Problem details :: Copy out each line of the listing below that contains the word "blue".

Dataset records ::
==============================

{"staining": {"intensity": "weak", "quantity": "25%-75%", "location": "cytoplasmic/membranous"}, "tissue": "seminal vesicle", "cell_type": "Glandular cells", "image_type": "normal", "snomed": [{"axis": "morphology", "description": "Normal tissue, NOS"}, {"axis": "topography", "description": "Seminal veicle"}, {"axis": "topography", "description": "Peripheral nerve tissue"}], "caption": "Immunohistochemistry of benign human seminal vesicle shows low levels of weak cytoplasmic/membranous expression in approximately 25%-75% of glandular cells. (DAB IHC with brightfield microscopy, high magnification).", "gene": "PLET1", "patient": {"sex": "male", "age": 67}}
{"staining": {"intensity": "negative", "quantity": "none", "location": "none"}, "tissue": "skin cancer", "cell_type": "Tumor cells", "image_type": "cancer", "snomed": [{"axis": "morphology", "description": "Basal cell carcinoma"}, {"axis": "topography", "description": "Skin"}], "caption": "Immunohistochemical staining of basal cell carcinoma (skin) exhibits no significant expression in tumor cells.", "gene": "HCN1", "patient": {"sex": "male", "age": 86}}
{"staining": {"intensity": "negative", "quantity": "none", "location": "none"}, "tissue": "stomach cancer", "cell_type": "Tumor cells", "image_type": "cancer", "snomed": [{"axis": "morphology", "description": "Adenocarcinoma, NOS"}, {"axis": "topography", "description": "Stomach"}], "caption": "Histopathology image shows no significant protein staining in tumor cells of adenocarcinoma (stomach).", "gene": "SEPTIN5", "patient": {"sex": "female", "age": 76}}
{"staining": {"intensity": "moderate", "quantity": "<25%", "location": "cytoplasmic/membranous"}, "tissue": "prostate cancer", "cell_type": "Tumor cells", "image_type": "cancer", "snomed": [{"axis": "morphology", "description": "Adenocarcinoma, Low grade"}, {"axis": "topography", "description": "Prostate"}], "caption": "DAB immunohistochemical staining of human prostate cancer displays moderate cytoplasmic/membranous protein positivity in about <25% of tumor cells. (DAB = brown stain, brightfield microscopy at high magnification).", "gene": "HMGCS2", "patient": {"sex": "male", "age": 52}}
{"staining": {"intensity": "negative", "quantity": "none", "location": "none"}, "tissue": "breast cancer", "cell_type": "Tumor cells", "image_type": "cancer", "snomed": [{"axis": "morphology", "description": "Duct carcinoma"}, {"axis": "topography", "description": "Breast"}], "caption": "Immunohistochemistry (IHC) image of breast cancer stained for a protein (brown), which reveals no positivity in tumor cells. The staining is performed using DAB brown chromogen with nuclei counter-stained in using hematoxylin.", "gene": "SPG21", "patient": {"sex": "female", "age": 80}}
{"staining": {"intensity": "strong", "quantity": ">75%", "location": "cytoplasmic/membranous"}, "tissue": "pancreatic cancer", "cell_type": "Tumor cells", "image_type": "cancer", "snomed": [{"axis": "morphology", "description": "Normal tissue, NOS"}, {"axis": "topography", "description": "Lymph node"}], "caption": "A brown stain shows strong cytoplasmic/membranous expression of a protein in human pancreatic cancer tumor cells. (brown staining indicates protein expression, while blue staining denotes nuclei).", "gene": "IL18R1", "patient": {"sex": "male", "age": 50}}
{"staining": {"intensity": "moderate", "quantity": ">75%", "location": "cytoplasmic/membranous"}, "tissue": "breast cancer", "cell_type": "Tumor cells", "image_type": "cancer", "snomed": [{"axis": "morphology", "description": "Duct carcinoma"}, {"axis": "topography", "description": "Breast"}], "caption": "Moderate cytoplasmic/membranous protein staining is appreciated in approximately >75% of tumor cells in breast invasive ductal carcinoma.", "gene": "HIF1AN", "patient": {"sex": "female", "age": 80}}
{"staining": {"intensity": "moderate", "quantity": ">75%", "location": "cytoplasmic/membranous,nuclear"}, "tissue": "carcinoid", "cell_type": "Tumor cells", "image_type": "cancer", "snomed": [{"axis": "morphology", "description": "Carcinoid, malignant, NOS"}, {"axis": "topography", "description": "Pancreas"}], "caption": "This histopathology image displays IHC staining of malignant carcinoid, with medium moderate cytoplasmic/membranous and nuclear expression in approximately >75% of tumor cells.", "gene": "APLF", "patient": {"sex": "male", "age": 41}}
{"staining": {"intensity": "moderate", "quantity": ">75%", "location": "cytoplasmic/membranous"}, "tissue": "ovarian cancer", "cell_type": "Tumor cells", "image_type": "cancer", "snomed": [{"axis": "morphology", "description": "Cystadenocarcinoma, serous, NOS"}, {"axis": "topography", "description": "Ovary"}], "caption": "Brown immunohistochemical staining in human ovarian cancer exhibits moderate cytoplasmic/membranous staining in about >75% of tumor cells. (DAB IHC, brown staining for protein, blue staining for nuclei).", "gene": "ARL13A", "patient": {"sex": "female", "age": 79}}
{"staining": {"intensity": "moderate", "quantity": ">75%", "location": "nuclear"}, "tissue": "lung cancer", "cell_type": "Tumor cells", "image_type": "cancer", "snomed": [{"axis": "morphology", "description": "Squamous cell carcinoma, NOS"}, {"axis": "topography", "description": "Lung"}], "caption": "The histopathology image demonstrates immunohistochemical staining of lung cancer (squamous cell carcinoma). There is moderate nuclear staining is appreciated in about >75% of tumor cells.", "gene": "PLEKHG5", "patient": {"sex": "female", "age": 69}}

==============================

Response below ::
{"staining": {"intensity": "strong", "quantity": ">75%", "location": "cytoplasmic/membranous"}, "tissue": "pancreatic cancer", "cell_type": "Tumor cells", "image_type": "cancer", "snomed": [{"axis": "morphology", "description": "Normal tissue, NOS"}, {"axis": "topography", "description": "Lymph node"}], "caption": "A brown stain shows strong cytoplasmic/membranous expression of a protein in human pancreatic cancer tumor cells. (brown staining indicates protein expression, while blue staining denotes nuclei).", "gene": "IL18R1", "patient": {"sex": "male", "age": 50}}
{"staining": {"intensity": "moderate", "quantity": ">75%", "location": "cytoplasmic/membranous"}, "tissue": "ovarian cancer", "cell_type": "Tumor cells", "image_type": "cancer", "snomed": [{"axis": "morphology", "description": "Cystadenocarcinoma, serous, NOS"}, {"axis": "topography", "description": "Ovary"}], "caption": "Brown immunohistochemical staining in human ovarian cancer exhibits moderate cytoplasmic/membranous staining in about >75% of tumor cells. (DAB IHC, brown staining for protein, blue staining for nuclei).", "gene": "ARL13A", "patient": {"sex": "female", "age": 79}}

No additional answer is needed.